(Fourth in a 5-part series of posts on the Southside by Anna Smith)
Anna Smith is a life-long Southside resident and Director of the Community Action Development Corporation of Bethlehem, a non-profit dedicated to improving the quality of life in south Bethlehem by fostering economic opportunity, promoting community development, and empowering residents to actively participate in the decision-making process regarding the future of our diverse community.
Campus-community tensions are an inevitable component of any college town. South Bethlehem and Lehigh are no exception to the rule (if you can find an exception anywhere, I’d love to hear about it!). Once again, your perspective depends on your location (in this case, physical location matters), and your frame of reference. Here are a few of the things I’m thinking about these days.
Going back at least a decade, the expansion in off-campus housing for Lehigh University students drastically changed the face of Fifth Street, Hillside Ave, Birkel Avenue, and Montclair Avenue. Once home to families and homeowners, portions of these streets are now almost exclusively student housing. This transition was painful for the remaining homeowners who feel that the community where they bought their homes has disappeared. They can probably sell their homes for more money now, but the emotional component of losing a neighborhood has to be recognized, and we can’t deny that the look and feel of a community has value for those that call it home. Backyards once home to meticulously tended rose gardens have been converted to parking lots. Remnants of student parties are piled high on trash day, and old couches continue to appear on front porch littered with beer bottles. Neighbors who have witnessed the transition from Bethlehem Steel retirees to students are entitled to their frustration. Not all students are bad neighbors, but that’s not the point.
Like development, however, the student housing expansion did not occur in a vacuum. Without student housing, what would have happened to these properties? Overall economic trends in south Bethlehem and similar deindustrializing communities would suggest that many of these properties would not have been purchased by homeowners following the relocation of their original owners. The neighborhood would have experienced change with or without students—what that change would have looked like is difficult to say, and value judgments are beyond the scope of this discussion. However, the lack of a resident voice—the lack of choices—in what happened to these neighborhoods was enough to create a sense of impotence among those left behind. That frustration can be difficult to understand for those focused solely on the economics of the situation, but taking some time to listen to the stories of our neighbors brings the aches and pains of neighborhood change into view.
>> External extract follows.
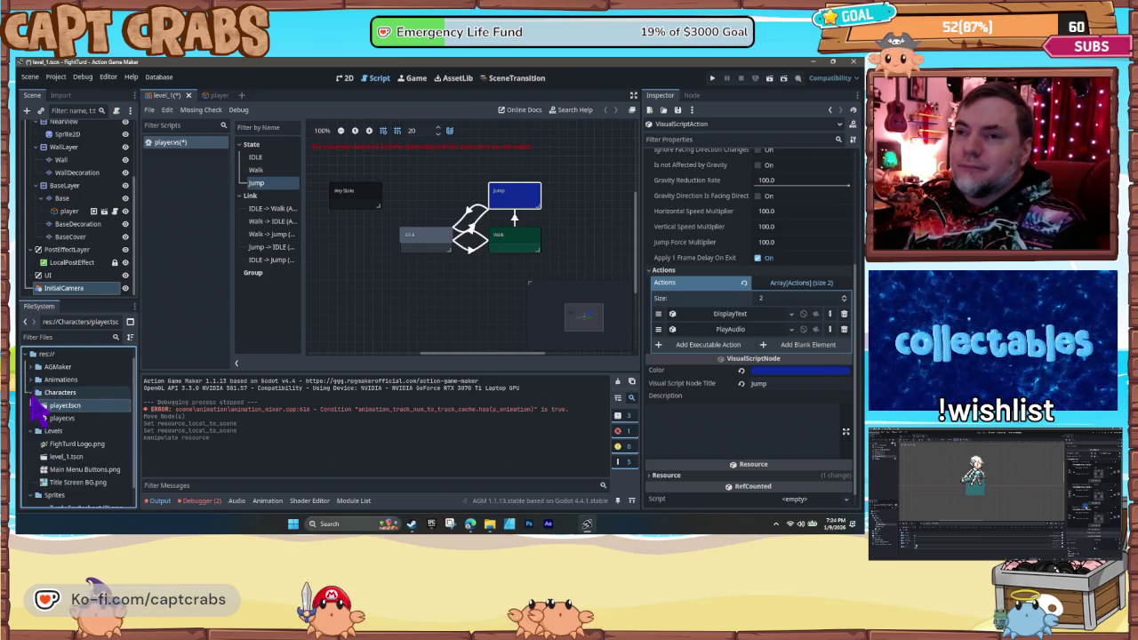
click(34, 409)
For those living on the outskirts of the student neighborhoods, the student housing discussion is quite different. Give them Birkel and Fifth, my former neighbors on Carlton plead; just don’t let them take over my neighborhood. The students are generally fine people, but they just have different hours and lifestyles that don’t mesh well with raising a toddler. Doesn’t it make more sense to concentrate the students close to one another and to campus? What family wants to live across the street from a student dorm, anyway? The conversion of single-family homes to student housing feels threatening to residents on the outskirts of predominantly student neighborhoods who are watching their blocks change more rapidly than they ever had before. What will they do if they are the last homeowners on the only block they have known for the last 50 years?